→ **EXERCISE DETAILS**
From the entries below, list each line with "lines".

→ **EXERCISE DATA**
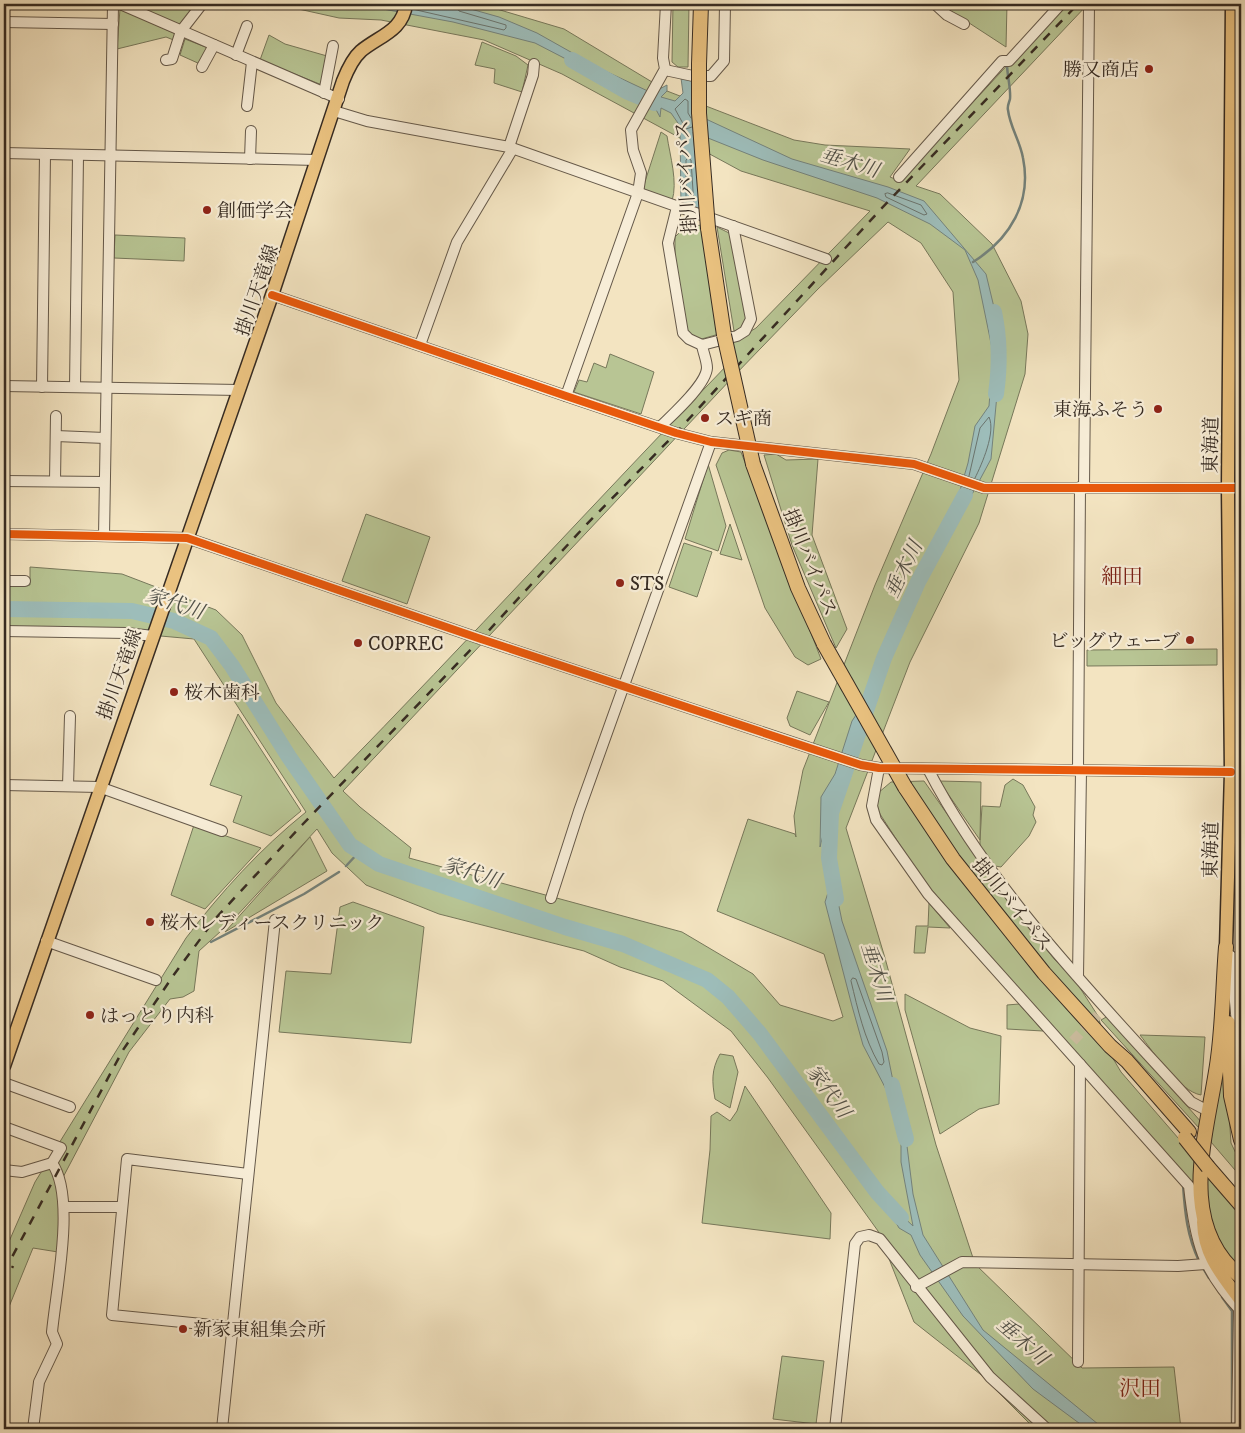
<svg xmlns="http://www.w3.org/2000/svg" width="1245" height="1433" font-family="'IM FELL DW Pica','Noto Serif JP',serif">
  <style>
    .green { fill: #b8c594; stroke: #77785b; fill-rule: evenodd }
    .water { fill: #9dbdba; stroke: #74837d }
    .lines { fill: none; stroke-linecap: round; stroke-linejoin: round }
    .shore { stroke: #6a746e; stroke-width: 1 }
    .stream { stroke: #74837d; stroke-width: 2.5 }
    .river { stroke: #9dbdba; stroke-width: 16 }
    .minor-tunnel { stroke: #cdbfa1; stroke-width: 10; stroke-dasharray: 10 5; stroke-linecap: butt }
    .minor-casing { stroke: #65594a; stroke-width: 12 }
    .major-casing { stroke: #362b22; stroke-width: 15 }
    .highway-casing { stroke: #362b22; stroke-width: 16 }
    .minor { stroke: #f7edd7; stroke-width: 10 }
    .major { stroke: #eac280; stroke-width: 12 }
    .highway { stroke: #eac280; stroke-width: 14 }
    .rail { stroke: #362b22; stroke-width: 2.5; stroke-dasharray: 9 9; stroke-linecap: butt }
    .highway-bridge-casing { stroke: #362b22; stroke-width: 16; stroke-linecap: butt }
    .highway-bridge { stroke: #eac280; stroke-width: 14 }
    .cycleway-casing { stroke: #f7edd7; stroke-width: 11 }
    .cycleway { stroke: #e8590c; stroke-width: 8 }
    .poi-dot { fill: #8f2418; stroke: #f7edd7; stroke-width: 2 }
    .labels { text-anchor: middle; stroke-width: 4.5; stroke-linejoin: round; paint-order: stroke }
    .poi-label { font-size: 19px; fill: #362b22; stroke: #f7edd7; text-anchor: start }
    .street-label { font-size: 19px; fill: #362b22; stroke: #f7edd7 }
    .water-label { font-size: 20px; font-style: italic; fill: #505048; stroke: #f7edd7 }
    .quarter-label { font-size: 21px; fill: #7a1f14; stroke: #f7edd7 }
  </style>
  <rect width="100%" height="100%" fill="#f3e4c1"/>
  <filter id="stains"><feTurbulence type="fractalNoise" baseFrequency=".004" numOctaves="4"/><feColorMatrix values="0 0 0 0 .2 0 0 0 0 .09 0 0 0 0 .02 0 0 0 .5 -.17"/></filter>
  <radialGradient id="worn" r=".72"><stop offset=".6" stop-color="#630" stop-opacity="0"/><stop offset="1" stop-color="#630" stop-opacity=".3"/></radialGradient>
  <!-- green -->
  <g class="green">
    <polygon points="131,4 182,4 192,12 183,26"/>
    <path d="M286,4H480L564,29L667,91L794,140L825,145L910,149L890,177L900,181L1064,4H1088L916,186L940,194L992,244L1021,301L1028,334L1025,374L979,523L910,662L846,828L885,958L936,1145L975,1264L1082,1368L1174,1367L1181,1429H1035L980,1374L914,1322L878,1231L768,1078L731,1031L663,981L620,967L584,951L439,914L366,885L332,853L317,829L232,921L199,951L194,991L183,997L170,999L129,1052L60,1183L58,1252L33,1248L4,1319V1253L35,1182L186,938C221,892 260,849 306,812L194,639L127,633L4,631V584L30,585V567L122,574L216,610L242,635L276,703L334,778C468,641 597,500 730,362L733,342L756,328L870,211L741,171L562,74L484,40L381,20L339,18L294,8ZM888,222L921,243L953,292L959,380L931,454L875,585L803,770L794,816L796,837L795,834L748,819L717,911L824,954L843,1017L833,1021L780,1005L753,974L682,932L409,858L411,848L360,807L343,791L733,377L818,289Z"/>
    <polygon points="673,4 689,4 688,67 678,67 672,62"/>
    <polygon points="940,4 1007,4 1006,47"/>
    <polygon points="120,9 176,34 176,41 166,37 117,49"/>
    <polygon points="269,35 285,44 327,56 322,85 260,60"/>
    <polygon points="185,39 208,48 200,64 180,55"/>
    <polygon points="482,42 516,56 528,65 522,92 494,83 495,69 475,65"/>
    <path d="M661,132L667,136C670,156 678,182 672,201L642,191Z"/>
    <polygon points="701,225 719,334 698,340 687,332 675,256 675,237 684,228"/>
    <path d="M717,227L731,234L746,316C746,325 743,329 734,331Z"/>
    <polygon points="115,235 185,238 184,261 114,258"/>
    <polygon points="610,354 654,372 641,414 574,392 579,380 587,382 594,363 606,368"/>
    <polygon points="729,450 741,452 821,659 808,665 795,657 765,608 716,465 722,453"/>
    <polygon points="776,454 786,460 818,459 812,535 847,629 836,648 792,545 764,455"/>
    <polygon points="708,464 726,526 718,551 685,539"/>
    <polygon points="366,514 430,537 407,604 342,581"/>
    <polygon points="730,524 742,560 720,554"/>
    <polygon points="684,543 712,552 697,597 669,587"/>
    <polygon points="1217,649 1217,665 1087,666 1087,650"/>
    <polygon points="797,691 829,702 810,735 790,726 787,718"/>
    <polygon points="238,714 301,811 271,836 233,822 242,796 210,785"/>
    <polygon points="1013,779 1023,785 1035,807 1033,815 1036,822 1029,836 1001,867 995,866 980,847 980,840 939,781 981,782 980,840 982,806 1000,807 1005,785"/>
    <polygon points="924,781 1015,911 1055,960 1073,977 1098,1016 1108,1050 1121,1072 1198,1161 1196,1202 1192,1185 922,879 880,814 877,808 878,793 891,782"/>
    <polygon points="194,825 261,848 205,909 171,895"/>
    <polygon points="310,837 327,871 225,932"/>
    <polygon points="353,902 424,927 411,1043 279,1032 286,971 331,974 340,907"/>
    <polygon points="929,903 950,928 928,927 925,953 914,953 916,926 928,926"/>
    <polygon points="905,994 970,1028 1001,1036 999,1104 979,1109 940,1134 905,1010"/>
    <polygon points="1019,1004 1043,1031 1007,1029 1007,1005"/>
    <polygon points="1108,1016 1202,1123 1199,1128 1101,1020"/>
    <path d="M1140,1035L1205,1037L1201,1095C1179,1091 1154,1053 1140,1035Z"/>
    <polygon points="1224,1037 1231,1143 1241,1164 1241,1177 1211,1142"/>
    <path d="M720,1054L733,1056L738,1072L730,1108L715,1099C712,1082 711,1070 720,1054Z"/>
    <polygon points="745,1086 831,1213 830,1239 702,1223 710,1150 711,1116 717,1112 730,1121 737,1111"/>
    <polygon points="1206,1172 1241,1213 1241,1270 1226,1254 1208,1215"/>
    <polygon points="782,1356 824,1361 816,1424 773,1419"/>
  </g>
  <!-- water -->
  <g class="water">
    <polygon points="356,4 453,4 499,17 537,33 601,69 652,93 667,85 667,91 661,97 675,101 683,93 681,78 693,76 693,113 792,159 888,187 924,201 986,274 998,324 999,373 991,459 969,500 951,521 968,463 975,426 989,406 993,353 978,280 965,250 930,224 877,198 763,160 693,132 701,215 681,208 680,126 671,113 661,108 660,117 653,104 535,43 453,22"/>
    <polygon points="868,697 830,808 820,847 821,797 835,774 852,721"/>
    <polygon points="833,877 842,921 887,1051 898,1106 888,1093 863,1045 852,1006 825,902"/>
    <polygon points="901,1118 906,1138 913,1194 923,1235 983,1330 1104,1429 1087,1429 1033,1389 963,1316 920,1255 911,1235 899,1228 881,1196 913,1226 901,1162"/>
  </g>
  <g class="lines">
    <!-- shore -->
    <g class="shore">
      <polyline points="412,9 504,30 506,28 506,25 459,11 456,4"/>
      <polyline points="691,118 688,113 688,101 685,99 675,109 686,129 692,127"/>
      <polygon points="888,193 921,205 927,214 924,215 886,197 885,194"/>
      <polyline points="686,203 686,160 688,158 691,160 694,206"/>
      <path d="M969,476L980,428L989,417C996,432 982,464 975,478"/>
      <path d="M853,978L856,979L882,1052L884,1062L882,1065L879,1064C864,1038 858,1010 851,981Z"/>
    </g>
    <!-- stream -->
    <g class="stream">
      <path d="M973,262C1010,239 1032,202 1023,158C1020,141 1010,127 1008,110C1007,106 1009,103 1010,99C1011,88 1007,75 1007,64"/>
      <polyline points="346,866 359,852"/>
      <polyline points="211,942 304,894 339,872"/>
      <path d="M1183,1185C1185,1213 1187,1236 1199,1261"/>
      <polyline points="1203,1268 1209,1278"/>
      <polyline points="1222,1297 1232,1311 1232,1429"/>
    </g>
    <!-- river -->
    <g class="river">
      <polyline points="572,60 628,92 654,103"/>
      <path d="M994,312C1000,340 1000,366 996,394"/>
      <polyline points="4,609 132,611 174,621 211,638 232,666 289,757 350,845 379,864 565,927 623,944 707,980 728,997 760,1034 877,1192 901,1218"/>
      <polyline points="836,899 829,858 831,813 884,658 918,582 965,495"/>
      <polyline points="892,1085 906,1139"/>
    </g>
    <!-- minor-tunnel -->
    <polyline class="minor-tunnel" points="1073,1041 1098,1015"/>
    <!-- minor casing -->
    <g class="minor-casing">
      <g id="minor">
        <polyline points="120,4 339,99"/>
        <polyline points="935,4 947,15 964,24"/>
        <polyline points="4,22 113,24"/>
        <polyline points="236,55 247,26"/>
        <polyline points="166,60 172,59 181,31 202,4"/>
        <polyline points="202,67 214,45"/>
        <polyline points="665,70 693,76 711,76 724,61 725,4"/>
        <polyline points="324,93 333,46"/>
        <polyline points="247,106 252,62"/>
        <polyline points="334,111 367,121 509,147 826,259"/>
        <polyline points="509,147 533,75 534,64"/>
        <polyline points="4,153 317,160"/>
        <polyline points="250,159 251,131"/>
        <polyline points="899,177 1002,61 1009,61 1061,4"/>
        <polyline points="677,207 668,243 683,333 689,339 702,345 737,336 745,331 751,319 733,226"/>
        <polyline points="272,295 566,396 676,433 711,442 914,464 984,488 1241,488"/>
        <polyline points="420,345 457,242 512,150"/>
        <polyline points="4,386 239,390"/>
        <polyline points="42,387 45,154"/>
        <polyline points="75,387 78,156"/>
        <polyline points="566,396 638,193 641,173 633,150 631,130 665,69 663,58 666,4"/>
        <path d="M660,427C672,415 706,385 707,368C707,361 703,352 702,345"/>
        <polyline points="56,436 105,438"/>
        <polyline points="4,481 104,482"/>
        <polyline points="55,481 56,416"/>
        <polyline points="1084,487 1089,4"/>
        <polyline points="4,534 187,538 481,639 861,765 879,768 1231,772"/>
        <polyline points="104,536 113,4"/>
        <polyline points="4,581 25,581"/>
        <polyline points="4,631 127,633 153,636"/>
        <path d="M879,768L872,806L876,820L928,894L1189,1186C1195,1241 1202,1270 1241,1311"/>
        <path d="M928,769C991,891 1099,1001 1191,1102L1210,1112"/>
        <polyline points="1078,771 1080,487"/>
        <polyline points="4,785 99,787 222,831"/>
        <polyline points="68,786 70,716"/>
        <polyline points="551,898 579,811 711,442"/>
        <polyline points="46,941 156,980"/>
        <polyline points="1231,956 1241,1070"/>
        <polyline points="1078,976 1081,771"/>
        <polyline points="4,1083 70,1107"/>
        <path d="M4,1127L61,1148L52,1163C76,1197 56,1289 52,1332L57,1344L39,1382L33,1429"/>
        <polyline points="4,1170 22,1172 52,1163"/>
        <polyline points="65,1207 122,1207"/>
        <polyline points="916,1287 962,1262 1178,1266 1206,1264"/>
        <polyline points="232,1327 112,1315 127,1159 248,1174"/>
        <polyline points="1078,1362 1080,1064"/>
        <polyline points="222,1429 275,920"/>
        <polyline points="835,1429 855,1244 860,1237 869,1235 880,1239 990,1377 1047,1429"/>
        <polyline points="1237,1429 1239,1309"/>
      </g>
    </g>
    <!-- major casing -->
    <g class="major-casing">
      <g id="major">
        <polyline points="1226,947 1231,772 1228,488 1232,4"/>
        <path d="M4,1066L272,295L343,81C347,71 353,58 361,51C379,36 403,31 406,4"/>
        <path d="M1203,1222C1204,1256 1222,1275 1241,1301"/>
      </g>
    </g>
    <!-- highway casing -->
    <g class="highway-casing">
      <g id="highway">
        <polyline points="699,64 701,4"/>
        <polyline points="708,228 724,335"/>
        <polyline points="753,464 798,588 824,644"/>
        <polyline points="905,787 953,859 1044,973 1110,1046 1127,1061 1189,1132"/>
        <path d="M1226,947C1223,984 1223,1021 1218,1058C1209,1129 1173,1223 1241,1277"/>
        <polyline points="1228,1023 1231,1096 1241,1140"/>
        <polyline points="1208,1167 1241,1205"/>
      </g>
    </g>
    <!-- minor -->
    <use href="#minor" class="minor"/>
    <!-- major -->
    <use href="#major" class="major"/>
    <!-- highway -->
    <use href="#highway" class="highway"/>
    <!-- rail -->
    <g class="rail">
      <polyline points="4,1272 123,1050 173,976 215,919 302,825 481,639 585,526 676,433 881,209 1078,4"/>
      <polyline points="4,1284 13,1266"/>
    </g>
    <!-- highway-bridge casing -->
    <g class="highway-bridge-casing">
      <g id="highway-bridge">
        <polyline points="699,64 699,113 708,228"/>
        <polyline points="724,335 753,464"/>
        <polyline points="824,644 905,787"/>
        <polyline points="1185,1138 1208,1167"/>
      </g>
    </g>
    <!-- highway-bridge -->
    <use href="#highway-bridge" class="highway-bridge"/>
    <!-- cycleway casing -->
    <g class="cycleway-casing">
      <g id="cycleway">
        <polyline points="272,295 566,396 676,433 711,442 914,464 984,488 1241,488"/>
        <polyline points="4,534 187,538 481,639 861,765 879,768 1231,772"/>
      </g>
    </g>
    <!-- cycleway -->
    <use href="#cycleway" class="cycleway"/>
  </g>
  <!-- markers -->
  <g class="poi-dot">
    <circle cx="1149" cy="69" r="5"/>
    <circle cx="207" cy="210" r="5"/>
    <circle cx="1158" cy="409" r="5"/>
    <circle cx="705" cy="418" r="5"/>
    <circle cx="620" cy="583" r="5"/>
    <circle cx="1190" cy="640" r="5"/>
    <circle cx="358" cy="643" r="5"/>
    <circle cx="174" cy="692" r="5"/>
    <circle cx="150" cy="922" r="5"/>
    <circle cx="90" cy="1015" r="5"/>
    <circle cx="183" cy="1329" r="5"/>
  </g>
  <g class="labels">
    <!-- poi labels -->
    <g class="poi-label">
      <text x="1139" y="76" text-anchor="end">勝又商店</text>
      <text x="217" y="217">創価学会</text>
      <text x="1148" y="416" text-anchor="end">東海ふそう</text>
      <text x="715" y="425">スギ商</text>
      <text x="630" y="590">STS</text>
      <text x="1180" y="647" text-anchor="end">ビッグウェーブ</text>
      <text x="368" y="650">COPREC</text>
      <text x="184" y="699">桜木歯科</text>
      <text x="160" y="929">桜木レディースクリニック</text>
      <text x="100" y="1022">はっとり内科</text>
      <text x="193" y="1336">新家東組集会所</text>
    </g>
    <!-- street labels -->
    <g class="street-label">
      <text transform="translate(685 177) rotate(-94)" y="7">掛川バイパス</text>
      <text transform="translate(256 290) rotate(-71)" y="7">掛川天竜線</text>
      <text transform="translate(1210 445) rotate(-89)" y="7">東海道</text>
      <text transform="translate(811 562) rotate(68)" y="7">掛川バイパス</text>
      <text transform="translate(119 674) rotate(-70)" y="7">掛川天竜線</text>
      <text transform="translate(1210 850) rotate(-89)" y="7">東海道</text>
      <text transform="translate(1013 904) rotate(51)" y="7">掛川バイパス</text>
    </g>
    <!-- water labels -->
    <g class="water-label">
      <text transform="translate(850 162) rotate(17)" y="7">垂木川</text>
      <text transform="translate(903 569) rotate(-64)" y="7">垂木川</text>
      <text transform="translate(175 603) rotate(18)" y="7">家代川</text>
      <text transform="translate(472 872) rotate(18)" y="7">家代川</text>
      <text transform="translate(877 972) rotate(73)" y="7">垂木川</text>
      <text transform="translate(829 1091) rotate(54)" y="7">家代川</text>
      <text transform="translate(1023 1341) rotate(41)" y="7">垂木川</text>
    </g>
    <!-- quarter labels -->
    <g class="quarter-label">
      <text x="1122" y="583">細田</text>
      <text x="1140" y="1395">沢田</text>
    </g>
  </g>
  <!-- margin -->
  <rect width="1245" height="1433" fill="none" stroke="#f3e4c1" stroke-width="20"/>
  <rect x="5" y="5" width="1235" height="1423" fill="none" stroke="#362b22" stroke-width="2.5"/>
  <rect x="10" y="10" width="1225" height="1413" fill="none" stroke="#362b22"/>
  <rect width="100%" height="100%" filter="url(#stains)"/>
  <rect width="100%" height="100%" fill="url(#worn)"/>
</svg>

→ **ANSWER TO THE EXERCISE**
    .lines { fill: none; stroke-linecap: round; stroke-linejoin: round }
  <g class="lines">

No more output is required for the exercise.